Can you put every nonblank line of the records below into a Markdown table with the columns Row and Line, leaving the pictures out?

BEGIN Listed entries

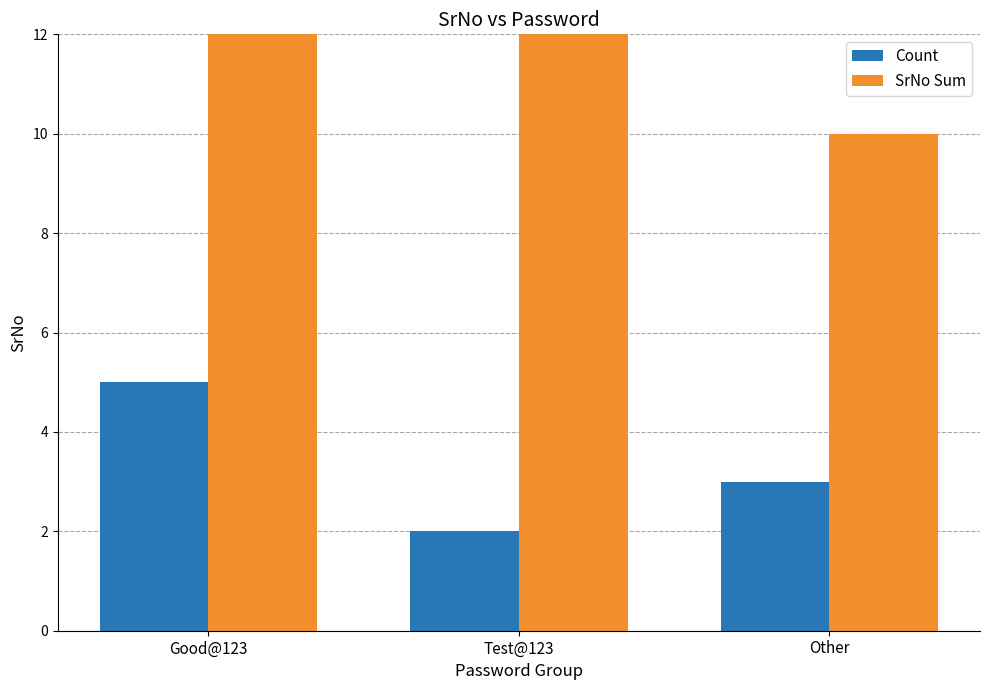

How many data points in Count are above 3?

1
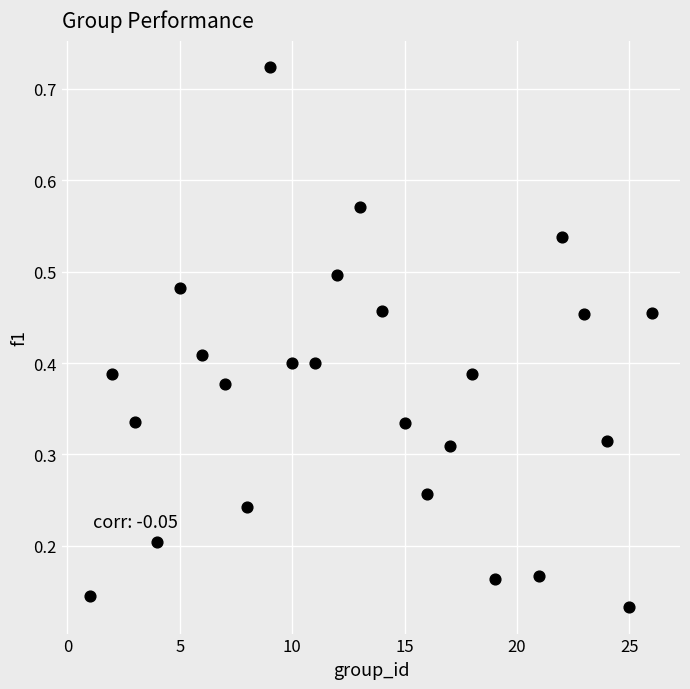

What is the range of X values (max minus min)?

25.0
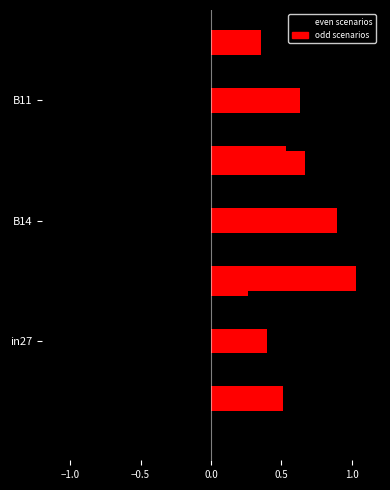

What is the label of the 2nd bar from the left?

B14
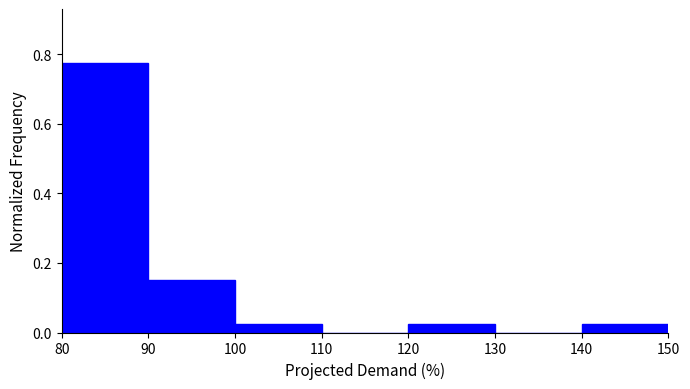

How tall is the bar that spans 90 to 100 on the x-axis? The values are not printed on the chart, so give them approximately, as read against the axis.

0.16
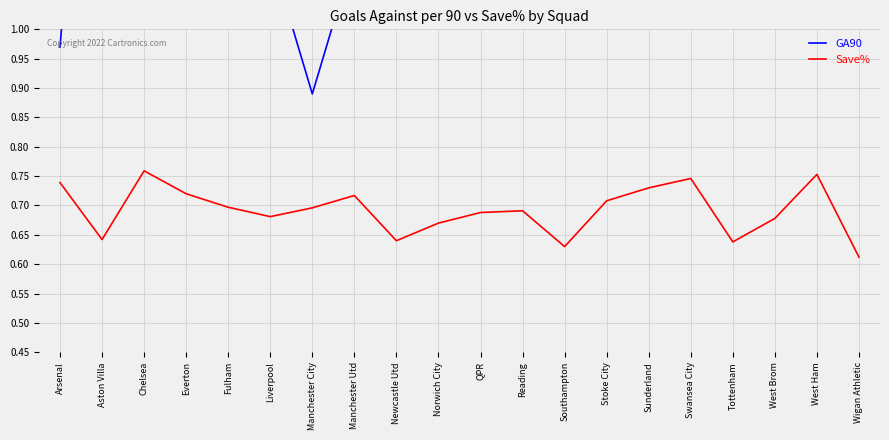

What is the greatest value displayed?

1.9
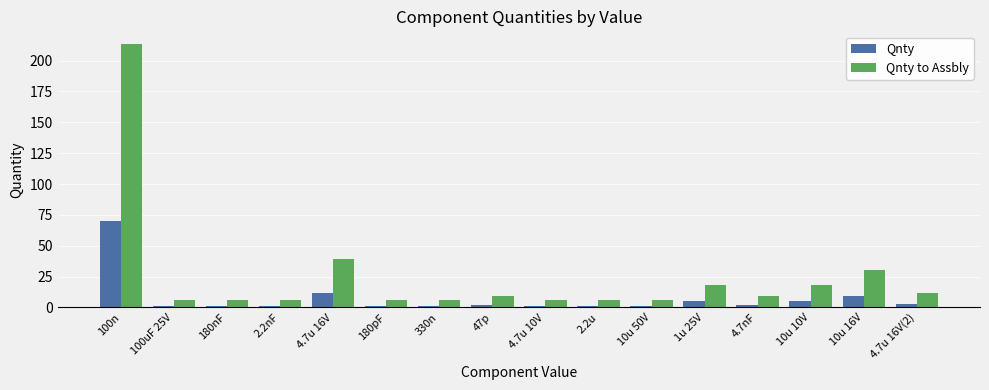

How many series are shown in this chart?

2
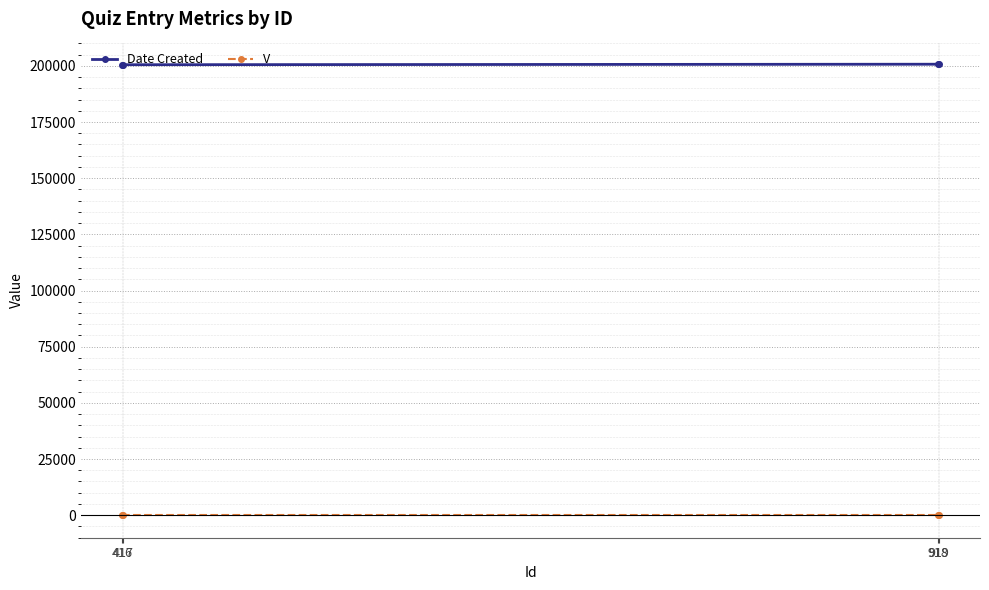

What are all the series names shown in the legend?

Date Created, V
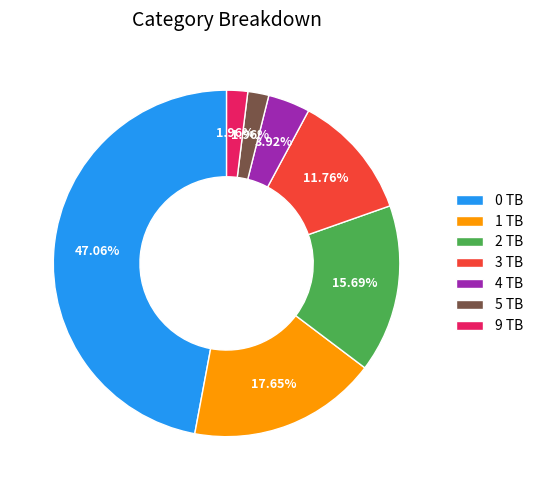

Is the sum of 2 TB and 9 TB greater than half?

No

END Listed entries

Solution to this problem:
| Row | Line |
|---|---|
| 1 | How many data points in Count are above 3? |
| 2 | 1 |
| 3 | What is the range of X values (max minus min)? |
| 4 | 25.0 |
| 5 | What is the label of the 2nd bar from the left? |
| 6 | B14 |
| 7 | How tall is the bar that spans 90 to 100 on the x-axis? The values are not printed on the chart, so give them approximately, as read against the axis. |
| 8 | 0.16 |
| 9 | What is the greatest value displayed? |
| 10 | 1.9 |
| 11 | How many series are shown in this chart? |
| 12 | 2 |
| 13 | What are all the series names shown in the legend? |
| 14 | Date Created, V |
| 15 | Is the sum of 2 TB and 9 TB greater than half? |
| 16 | No |